Job item:
The answer must be a word-for-word copy of the records below, with every picture left out.

[Dataset entries]
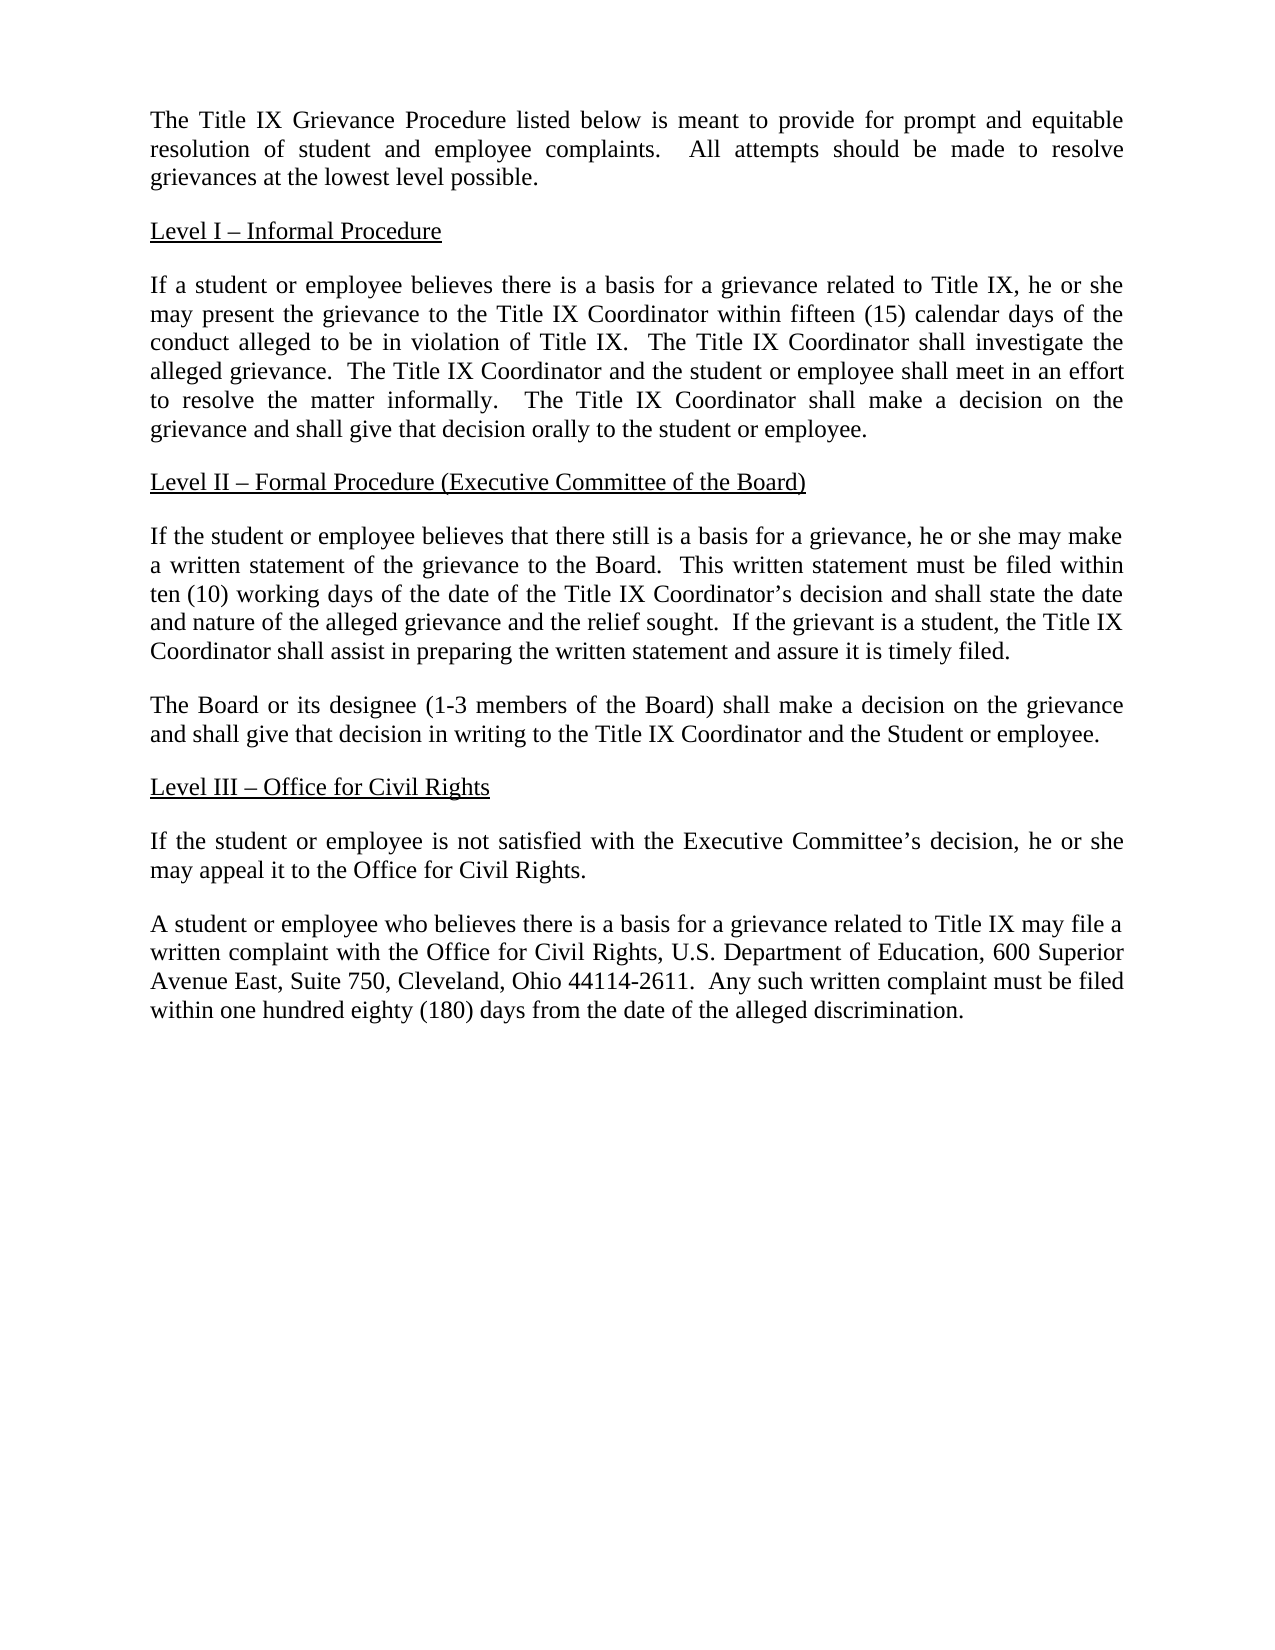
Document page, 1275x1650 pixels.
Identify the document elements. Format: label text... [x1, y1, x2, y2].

text A student or employee who believes there is a basis for a grievance related to Title IX may file a written complaint with the Office for Civil Rights, U.S. Department of Education, 600 Superior Avenue East, Suite 750, Cleveland, Ohio 44114-2611. Any such written complaint must be filed within one hundred eighty (180) days from the date of the alleged discrimination. [150, 909, 1125, 1024]
text Level I – Informal Procedure [150, 216, 1125, 245]
text The Board or its designee (1-3 members of the Board) shall make a decision on the grievance and shall give that decision in writing to the Title IX Coordinator and the Student or employee. [150, 690, 1125, 747]
text If a student or employee believes there is a basis for a grievance related to Title IX, he or she may present the grievance to the Title IX Coordinator within fifteen (15) calendar days of the conduct alleged to be in violation of Title IX. The Title IX Coordinator shall investigate the alleged grievance. The Title IX Coordinator and the student or employee shall meet in an effort to resolve the matter informally. The Title IX Coordinator shall make a decision on the grievance and shall give that decision orally to the student or employee. [150, 270, 1125, 442]
text If the student or employee believes that there still is a basis for a grievance, he or she may make a written statement of the grievance to the Board. This written statement must be filed within ten (10) working days of the date of the Title IX Coordinator’s decision and shall state the date and nature of the alleged grievance and the relief sought. If the grievant is a student, the Title IX Coordinator shall assist in preparing the written statement and assure it is timely filed. [150, 521, 1125, 665]
text Level III – Office for Civil Rights [150, 772, 1125, 801]
text Level II – Formal Procedure (Executive Committee of the Board) [150, 467, 1125, 496]
text The Title IX Grievance Procedure listed below is meant to provide for prompt and equitable resolution of student and employee complaints. All attempts should be made to resolve grievances at the lowest level possible. [150, 105, 1125, 191]
text If the student or employee is not satisfied with the Executive Committee’s decision, he or she may appeal it to the Office for Civil Rights. [150, 826, 1125, 884]
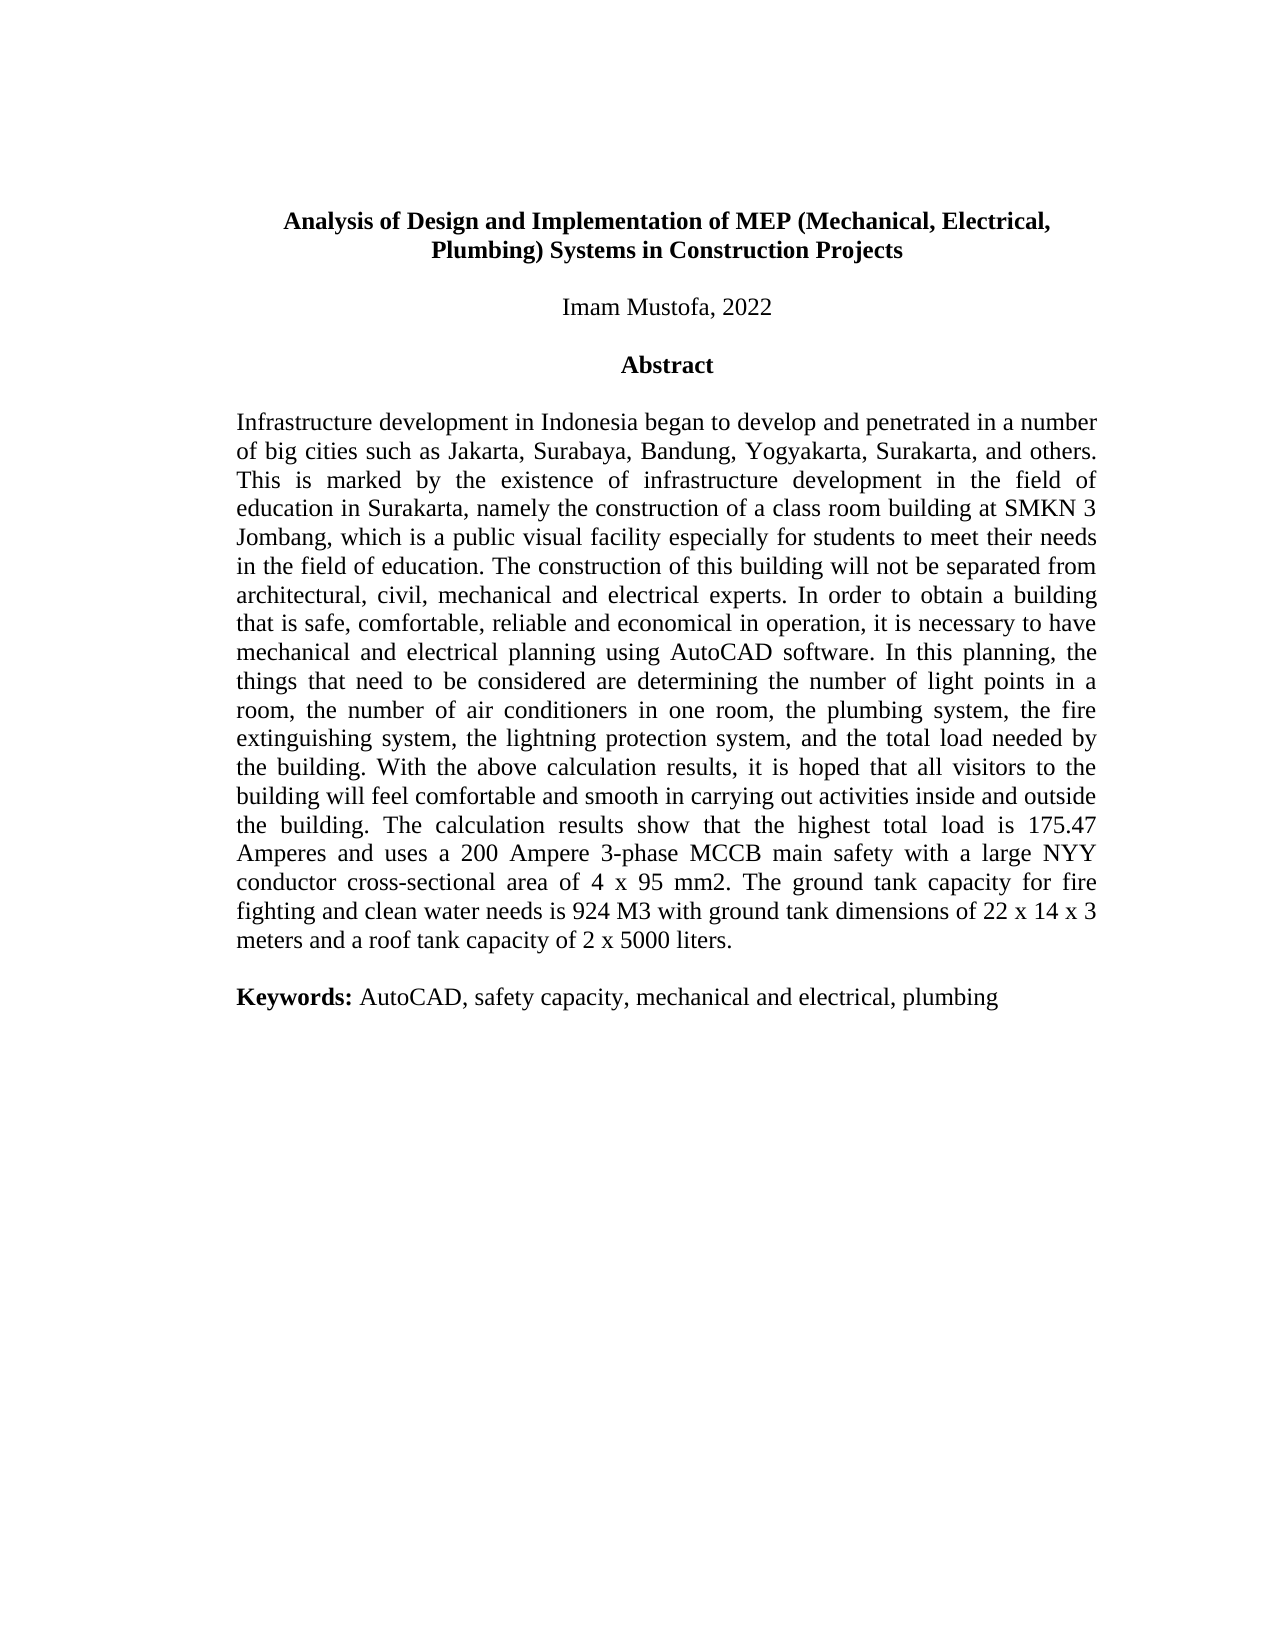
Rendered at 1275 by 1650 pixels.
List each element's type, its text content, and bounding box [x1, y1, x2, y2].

text Analysis of Design and Implementation of MEP (Mechanical, Electrical, Plumbing) Systems in Construction Projects [236, 206, 1098, 263]
text Keywords: AutoCAD, safety capacity, mechanical and electrical, plumbing [236, 982, 1098, 1011]
text Abstract [236, 350, 1098, 378]
text Infrastructure development in Indonesia began to develop and penetrated in a number of big cities such as Jakarta, Surabaya, Bandung, Yogyakarta, Surakarta, and others. This is marked by the existence of infrastructure development in the field of education in Surakarta, namely the construction of a class room building at SMKN 3 Jombang, which is a public visual facility especially for students to meet their needs in the field of education. The construction of this building will not be separated from architectural, civil, mechanical and electrical experts. In order to obtain a building that is safe, comfortable, reliable and economical in operation, it is necessary to have mechanical and electrical planning using AutoCAD software. In this planning, the things that need to be considered are determining the number of light points in a room, the number of air conditioners in one room, the plumbing system, the fire extinguishing system, the lightning protection system, and the total load needed by the building. With the above calculation results, it is hoped that all visitors to the building will feel comfortable and smooth in carrying out activities inside and outside the building. The calculation results show that the highest total load is 175.47 Amperes and uses a 200 Ampere 3-phase MCCB main safety with a large NYY conductor cross-sectional area of ​​4 x 95 mm2. The ground tank capacity for fire fighting and clean water needs is 924 M3 with ground tank dimensions of 22 x 14 x 3 meters and a roof tank capacity of 2 x 5000 liters. [236, 407, 1098, 953]
text Imam Mustofa, 2022 [236, 292, 1098, 321]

Finished exercise:
Document page, 1275x1650 pixels.
Identify the document elements. Format: label text... [x1, y1, x2, y2].

text A student or employee who believes there is a basis for a grievance related to Title IX may file a written complaint with the Office for Civil Rights, U.S. Department of Education, 600 Superior Avenue East, Suite 750, Cleveland, Ohio 44114-2611. Any such written complaint must be filed within one hundred eighty (180) days from the date of the alleged discrimination. [150, 909, 1125, 1024]
text Level I – Informal Procedure [150, 216, 1125, 245]
text The Board or its designee (1-3 members of the Board) shall make a decision on the grievance and shall give that decision in writing to the Title IX Coordinator and the Student or employee. [150, 690, 1125, 747]
text If a student or employee believes there is a basis for a grievance related to Title IX, he or she may present the grievance to the Title IX Coordinator within fifteen (15) calendar days of the conduct alleged to be in violation of Title IX. The Title IX Coordinator shall investigate the alleged grievance. The Title IX Coordinator and the student or employee shall meet in an effort to resolve the matter informally. The Title IX Coordinator shall make a decision on the grievance and shall give that decision orally to the student or employee. [150, 270, 1125, 442]
text If the student or employee believes that there still is a basis for a grievance, he or she may make a written statement of the grievance to the Board. This written statement must be filed within ten (10) working days of the date of the Title IX Coordinator’s decision and shall state the date and nature of the alleged grievance and the relief sought. If the grievant is a student, the Title IX Coordinator shall assist in preparing the written statement and assure it is timely filed. [150, 521, 1125, 665]
text Level III – Office for Civil Rights [150, 772, 1125, 801]
text Level II – Formal Procedure (Executive Committee of the Board) [150, 467, 1125, 496]
text The Title IX Grievance Procedure listed below is meant to provide for prompt and equitable resolution of student and employee complaints. All attempts should be made to resolve grievances at the lowest level possible. [150, 105, 1125, 191]
text If the student or employee is not satisfied with the Executive Committee’s decision, he or she may appeal it to the Office for Civil Rights. [150, 826, 1125, 884]
Rendered at 1275 by 1650 pixels.
List each element's type, its text content, and bounding box [x1, y1, x2, y2].

text Analysis of Design and Implementation of MEP (Mechanical, Electrical, Plumbing) Systems in Construction Projects [236, 206, 1098, 263]
text Keywords: AutoCAD, safety capacity, mechanical and electrical, plumbing [236, 982, 1098, 1011]
text Abstract [236, 350, 1098, 378]
text Infrastructure development in Indonesia began to develop and penetrated in a number of big cities such as Jakarta, Surabaya, Bandung, Yogyakarta, Surakarta, and others. This is marked by the existence of infrastructure development in the field of education in Surakarta, namely the construction of a class room building at SMKN 3 Jombang, which is a public visual facility especially for students to meet their needs in the field of education. The construction of this building will not be separated from architectural, civil, mechanical and electrical experts. In order to obtain a building that is safe, comfortable, reliable and economical in operation, it is necessary to have mechanical and electrical planning using AutoCAD software. In this planning, the things that need to be considered are determining the number of light points in a room, the number of air conditioners in one room, the plumbing system, the fire extinguishing system, the lightning protection system, and the total load needed by the building. With the above calculation results, it is hoped that all visitors to the building will feel comfortable and smooth in carrying out activities inside and outside the building. The calculation results show that the highest total load is 175.47 Amperes and uses a 200 Ampere 3-phase MCCB main safety with a large NYY conductor cross-sectional area of ​​4 x 95 mm2. The ground tank capacity for fire fighting and clean water needs is 924 M3 with ground tank dimensions of 22 x 14 x 3 meters and a roof tank capacity of 2 x 5000 liters. [236, 407, 1098, 953]
text Imam Mustofa, 2022 [236, 292, 1098, 321]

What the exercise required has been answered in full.